▶ _WHAT YOU SHOULD DO_
Using the data below, gather each line that includes the word "events".

▶ _RECORDED INFORMATION_
====

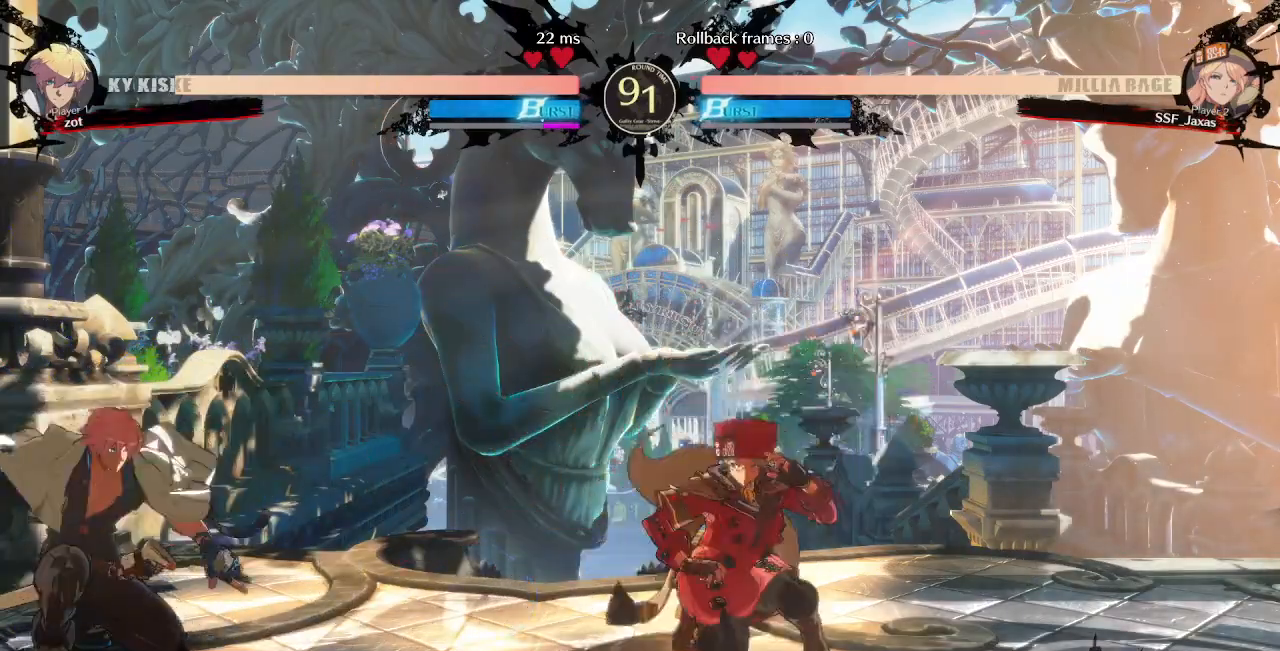
{"dt_ms": 500, "buttons": ["DPAD_RIGHT"], "events": [[33, "DPAD_DOWN", "up"], [33, "DPAD_RIGHT", "up"], [67, "DPAD_LEFT", "down"], [183, "DPAD_LEFT", "up"], [217, "DPAD_RIGHT", "down"]]}
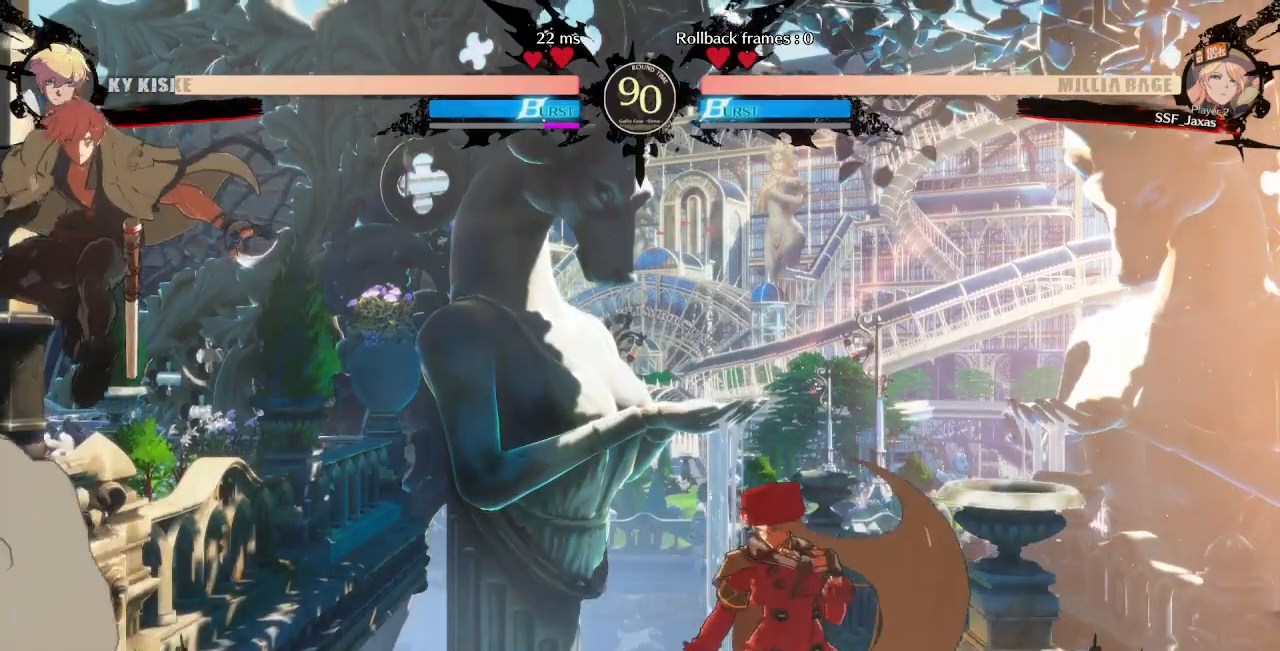
{"dt_ms": 500, "buttons": [], "events": [[67, "DPAD_RIGHT", "up"], [83, "DPAD_LEFT", "down"], [150, "DPAD_LEFT", "up"], [200, "DPAD_LEFT", "down"], [450, "DPAD_LEFT", "up"]]}
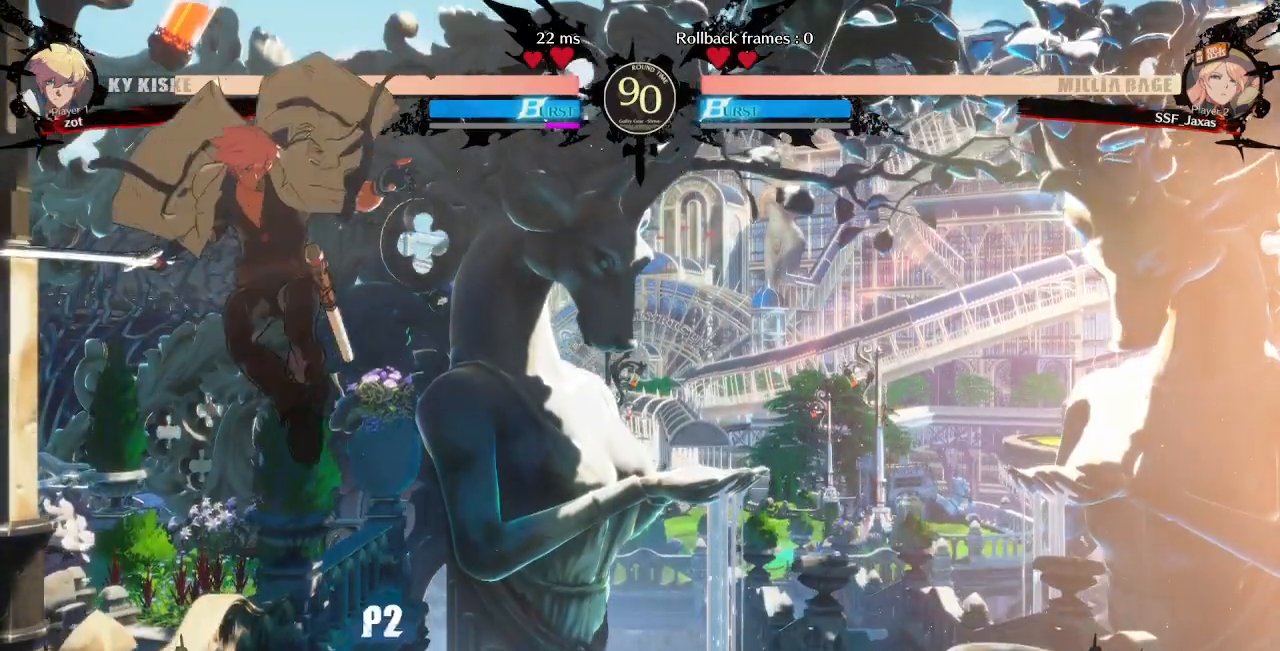
{"dt_ms": 1000, "buttons": []}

====

▶ _OUTPUT OF THE EXERCISE_
{"dt_ms": 500, "buttons": ["DPAD_RIGHT"], "events": [[33, "DPAD_DOWN", "up"], [33, "DPAD_RIGHT", "up"], [67, "DPAD_LEFT", "down"], [183, "DPAD_LEFT", "up"], [217, "DPAD_RIGHT", "down"]]}
{"dt_ms": 500, "buttons": [], "events": [[67, "DPAD_RIGHT", "up"], [83, "DPAD_LEFT", "down"], [150, "DPAD_LEFT", "up"], [200, "DPAD_LEFT", "down"], [450, "DPAD_LEFT", "up"]]}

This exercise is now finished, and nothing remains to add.